■ Work task ■
Start at the top and transcribe every record through the final line exactly.

■ Excerpted records ■
---+---

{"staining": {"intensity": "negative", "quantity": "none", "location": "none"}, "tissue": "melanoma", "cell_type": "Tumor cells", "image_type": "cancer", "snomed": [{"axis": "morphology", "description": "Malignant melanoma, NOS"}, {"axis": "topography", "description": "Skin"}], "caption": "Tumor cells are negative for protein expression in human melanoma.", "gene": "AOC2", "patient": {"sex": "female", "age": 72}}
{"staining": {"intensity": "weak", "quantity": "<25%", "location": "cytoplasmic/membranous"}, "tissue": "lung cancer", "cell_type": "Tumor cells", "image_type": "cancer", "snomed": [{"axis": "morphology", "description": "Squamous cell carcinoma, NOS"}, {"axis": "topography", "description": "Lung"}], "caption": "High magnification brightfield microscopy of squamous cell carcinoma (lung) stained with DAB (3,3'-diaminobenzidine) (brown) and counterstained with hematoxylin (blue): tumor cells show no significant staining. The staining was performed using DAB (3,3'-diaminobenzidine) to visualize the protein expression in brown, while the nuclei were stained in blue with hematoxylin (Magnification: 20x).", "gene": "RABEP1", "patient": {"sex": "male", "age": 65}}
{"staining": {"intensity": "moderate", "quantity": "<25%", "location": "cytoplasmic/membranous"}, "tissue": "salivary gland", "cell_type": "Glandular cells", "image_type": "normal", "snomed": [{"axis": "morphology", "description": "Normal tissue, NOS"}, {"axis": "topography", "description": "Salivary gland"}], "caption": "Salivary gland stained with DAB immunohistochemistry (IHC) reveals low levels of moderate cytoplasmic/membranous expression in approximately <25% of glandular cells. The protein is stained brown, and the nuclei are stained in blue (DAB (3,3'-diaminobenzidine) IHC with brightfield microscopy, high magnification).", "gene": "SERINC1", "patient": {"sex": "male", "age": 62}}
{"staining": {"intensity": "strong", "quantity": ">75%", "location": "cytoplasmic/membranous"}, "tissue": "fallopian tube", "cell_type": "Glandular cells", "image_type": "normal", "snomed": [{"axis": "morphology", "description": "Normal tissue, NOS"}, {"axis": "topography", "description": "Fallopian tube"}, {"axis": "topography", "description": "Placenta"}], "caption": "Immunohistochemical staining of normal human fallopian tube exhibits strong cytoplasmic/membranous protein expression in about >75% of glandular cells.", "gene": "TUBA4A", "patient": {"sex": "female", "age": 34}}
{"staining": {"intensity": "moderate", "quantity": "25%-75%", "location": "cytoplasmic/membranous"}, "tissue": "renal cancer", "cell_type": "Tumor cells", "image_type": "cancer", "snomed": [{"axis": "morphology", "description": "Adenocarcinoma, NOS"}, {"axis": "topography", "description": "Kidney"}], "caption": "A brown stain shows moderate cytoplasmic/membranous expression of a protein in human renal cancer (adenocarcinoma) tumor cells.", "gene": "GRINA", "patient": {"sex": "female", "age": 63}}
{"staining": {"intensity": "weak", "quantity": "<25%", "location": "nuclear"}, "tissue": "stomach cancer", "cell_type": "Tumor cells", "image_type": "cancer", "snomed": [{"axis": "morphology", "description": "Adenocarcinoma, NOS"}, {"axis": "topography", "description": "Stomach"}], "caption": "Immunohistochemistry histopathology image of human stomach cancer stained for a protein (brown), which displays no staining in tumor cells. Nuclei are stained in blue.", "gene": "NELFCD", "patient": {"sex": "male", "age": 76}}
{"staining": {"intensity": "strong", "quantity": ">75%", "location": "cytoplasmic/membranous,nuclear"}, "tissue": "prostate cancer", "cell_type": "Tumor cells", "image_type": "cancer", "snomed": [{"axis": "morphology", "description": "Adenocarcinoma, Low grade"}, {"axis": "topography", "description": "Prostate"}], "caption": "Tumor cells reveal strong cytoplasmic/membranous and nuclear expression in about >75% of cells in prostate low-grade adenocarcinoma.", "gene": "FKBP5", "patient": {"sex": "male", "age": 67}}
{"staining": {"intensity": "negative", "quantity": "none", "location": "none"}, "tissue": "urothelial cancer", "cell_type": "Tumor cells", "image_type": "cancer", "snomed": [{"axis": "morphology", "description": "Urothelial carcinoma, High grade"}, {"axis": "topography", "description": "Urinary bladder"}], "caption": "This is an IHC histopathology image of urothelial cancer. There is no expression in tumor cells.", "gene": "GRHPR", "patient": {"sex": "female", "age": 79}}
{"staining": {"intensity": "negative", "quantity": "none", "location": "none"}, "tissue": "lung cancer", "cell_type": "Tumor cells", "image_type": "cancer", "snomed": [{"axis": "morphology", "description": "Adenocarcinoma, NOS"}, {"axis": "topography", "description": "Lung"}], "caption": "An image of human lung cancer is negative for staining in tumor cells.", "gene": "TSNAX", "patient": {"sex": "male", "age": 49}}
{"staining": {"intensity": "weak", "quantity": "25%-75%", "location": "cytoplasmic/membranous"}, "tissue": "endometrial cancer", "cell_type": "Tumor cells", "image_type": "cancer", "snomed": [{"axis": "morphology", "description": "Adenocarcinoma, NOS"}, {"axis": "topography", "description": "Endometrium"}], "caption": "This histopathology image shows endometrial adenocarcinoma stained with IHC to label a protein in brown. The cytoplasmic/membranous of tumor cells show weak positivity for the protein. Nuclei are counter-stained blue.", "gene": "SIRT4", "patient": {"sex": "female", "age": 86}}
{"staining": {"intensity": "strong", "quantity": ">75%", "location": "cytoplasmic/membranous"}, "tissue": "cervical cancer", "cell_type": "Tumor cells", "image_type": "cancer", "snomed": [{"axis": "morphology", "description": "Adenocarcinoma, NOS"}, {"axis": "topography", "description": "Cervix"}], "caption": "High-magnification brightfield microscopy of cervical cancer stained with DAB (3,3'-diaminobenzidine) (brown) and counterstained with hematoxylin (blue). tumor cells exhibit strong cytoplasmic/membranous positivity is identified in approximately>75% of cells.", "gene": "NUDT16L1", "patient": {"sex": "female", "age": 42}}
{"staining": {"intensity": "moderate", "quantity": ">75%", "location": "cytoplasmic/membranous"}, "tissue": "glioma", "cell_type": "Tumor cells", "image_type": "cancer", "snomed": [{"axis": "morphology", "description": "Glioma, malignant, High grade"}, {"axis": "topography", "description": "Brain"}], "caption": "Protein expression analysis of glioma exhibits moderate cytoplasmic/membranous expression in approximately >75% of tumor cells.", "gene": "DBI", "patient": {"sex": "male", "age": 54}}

---+---

■ Exercise output ■
{"staining": {"intensity": "negative", "quantity": "none", "location": "none"}, "tissue": "melanoma", "cell_type": "Tumor cells", "image_type": "cancer", "snomed": [{"axis": "morphology", "description": "Malignant melanoma, NOS"}, {"axis": "topography", "description": "Skin"}], "caption": "Tumor cells are negative for protein expression in human melanoma.", "gene": "AOC2", "patient": {"sex": "female", "age": 72}}
{"staining": {"intensity": "weak", "quantity": "<25%", "location": "cytoplasmic/membranous"}, "tissue": "lung cancer", "cell_type": "Tumor cells", "image_type": "cancer", "snomed": [{"axis": "morphology", "description": "Squamous cell carcinoma, NOS"}, {"axis": "topography", "description": "Lung"}], "caption": "High magnification brightfield microscopy of squamous cell carcinoma (lung) stained with DAB (3,3'-diaminobenzidine) (brown) and counterstained with hematoxylin (blue): tumor cells show no significant staining. The staining was performed using DAB (3,3'-diaminobenzidine) to visualize the protein expression in brown, while the nuclei were stained in blue with hematoxylin (Magnification: 20x).", "gene": "RABEP1", "patient": {"sex": "male", "age": 65}}
{"staining": {"intensity": "moderate", "quantity": "<25%", "location": "cytoplasmic/membranous"}, "tissue": "salivary gland", "cell_type": "Glandular cells", "image_type": "normal", "snomed": [{"axis": "morphology", "description": "Normal tissue, NOS"}, {"axis": "topography", "description": "Salivary gland"}], "caption": "Salivary gland stained with DAB immunohistochemistry (IHC) reveals low levels of moderate cytoplasmic/membranous expression in approximately <25% of glandular cells. The protein is stained brown, and the nuclei are stained in blue (DAB (3,3'-diaminobenzidine) IHC with brightfield microscopy, high magnification).", "gene": "SERINC1", "patient": {"sex": "male", "age": 62}}
{"staining": {"intensity": "strong", "quantity": ">75%", "location": "cytoplasmic/membranous"}, "tissue": "fallopian tube", "cell_type": "Glandular cells", "image_type": "normal", "snomed": [{"axis": "morphology", "description": "Normal tissue, NOS"}, {"axis": "topography", "description": "Fallopian tube"}, {"axis": "topography", "description": "Placenta"}], "caption": "Immunohistochemical staining of normal human fallopian tube exhibits strong cytoplasmic/membranous protein expression in about >75% of glandular cells.", "gene": "TUBA4A", "patient": {"sex": "female", "age": 34}}
{"staining": {"intensity": "moderate", "quantity": "25%-75%", "location": "cytoplasmic/membranous"}, "tissue": "renal cancer", "cell_type": "Tumor cells", "image_type": "cancer", "snomed": [{"axis": "morphology", "description": "Adenocarcinoma, NOS"}, {"axis": "topography", "description": "Kidney"}], "caption": "A brown stain shows moderate cytoplasmic/membranous expression of a protein in human renal cancer (adenocarcinoma) tumor cells.", "gene": "GRINA", "patient": {"sex": "female", "age": 63}}
{"staining": {"intensity": "weak", "quantity": "<25%", "location": "nuclear"}, "tissue": "stomach cancer", "cell_type": "Tumor cells", "image_type": "cancer", "snomed": [{"axis": "morphology", "description": "Adenocarcinoma, NOS"}, {"axis": "topography", "description": "Stomach"}], "caption": "Immunohistochemistry histopathology image of human stomach cancer stained for a protein (brown), which displays no staining in tumor cells. Nuclei are stained in blue.", "gene": "NELFCD", "patient": {"sex": "male", "age": 76}}
{"staining": {"intensity": "strong", "quantity": ">75%", "location": "cytoplasmic/membranous,nuclear"}, "tissue": "prostate cancer", "cell_type": "Tumor cells", "image_type": "cancer", "snomed": [{"axis": "morphology", "description": "Adenocarcinoma, Low grade"}, {"axis": "topography", "description": "Prostate"}], "caption": "Tumor cells reveal strong cytoplasmic/membranous and nuclear expression in about >75% of cells in prostate low-grade adenocarcinoma.", "gene": "FKBP5", "patient": {"sex": "male", "age": 67}}
{"staining": {"intensity": "negative", "quantity": "none", "location": "none"}, "tissue": "urothelial cancer", "cell_type": "Tumor cells", "image_type": "cancer", "snomed": [{"axis": "morphology", "description": "Urothelial carcinoma, High grade"}, {"axis": "topography", "description": "Urinary bladder"}], "caption": "This is an IHC histopathology image of urothelial cancer. There is no expression in tumor cells.", "gene": "GRHPR", "patient": {"sex": "female", "age": 79}}
{"staining": {"intensity": "negative", "quantity": "none", "location": "none"}, "tissue": "lung cancer", "cell_type": "Tumor cells", "image_type": "cancer", "snomed": [{"axis": "morphology", "description": "Adenocarcinoma, NOS"}, {"axis": "topography", "description": "Lung"}], "caption": "An image of human lung cancer is negative for staining in tumor cells.", "gene": "TSNAX", "patient": {"sex": "male", "age": 49}}
{"staining": {"intensity": "weak", "quantity": "25%-75%", "location": "cytoplasmic/membranous"}, "tissue": "endometrial cancer", "cell_type": "Tumor cells", "image_type": "cancer", "snomed": [{"axis": "morphology", "description": "Adenocarcinoma, NOS"}, {"axis": "topography", "description": "Endometrium"}], "caption": "This histopathology image shows endometrial adenocarcinoma stained with IHC to label a protein in brown. The cytoplasmic/membranous of tumor cells show weak positivity for the protein. Nuclei are counter-stained blue.", "gene": "SIRT4", "patient": {"sex": "female", "age": 86}}
{"staining": {"intensity": "strong", "quantity": ">75%", "location": "cytoplasmic/membranous"}, "tissue": "cervical cancer", "cell_type": "Tumor cells", "image_type": "cancer", "snomed": [{"axis": "morphology", "description": "Adenocarcinoma, NOS"}, {"axis": "topography", "description": "Cervix"}], "caption": "High-magnification brightfield microscopy of cervical cancer stained with DAB (3,3'-diaminobenzidine) (brown) and counterstained with hematoxylin (blue). tumor cells exhibit strong cytoplasmic/membranous positivity is identified in approximately>75% of cells.", "gene": "NUDT16L1", "patient": {"sex": "female", "age": 42}}
{"staining": {"intensity": "moderate", "quantity": ">75%", "location": "cytoplasmic/membranous"}, "tissue": "glioma", "cell_type": "Tumor cells", "image_type": "cancer", "snomed": [{"axis": "morphology", "description": "Glioma, malignant, High grade"}, {"axis": "topography", "description": "Brain"}], "caption": "Protein expression analysis of glioma exhibits moderate cytoplasmic/membranous expression in approximately >75% of tumor cells.", "gene": "DBI", "patient": {"sex": "male", "age": 54}}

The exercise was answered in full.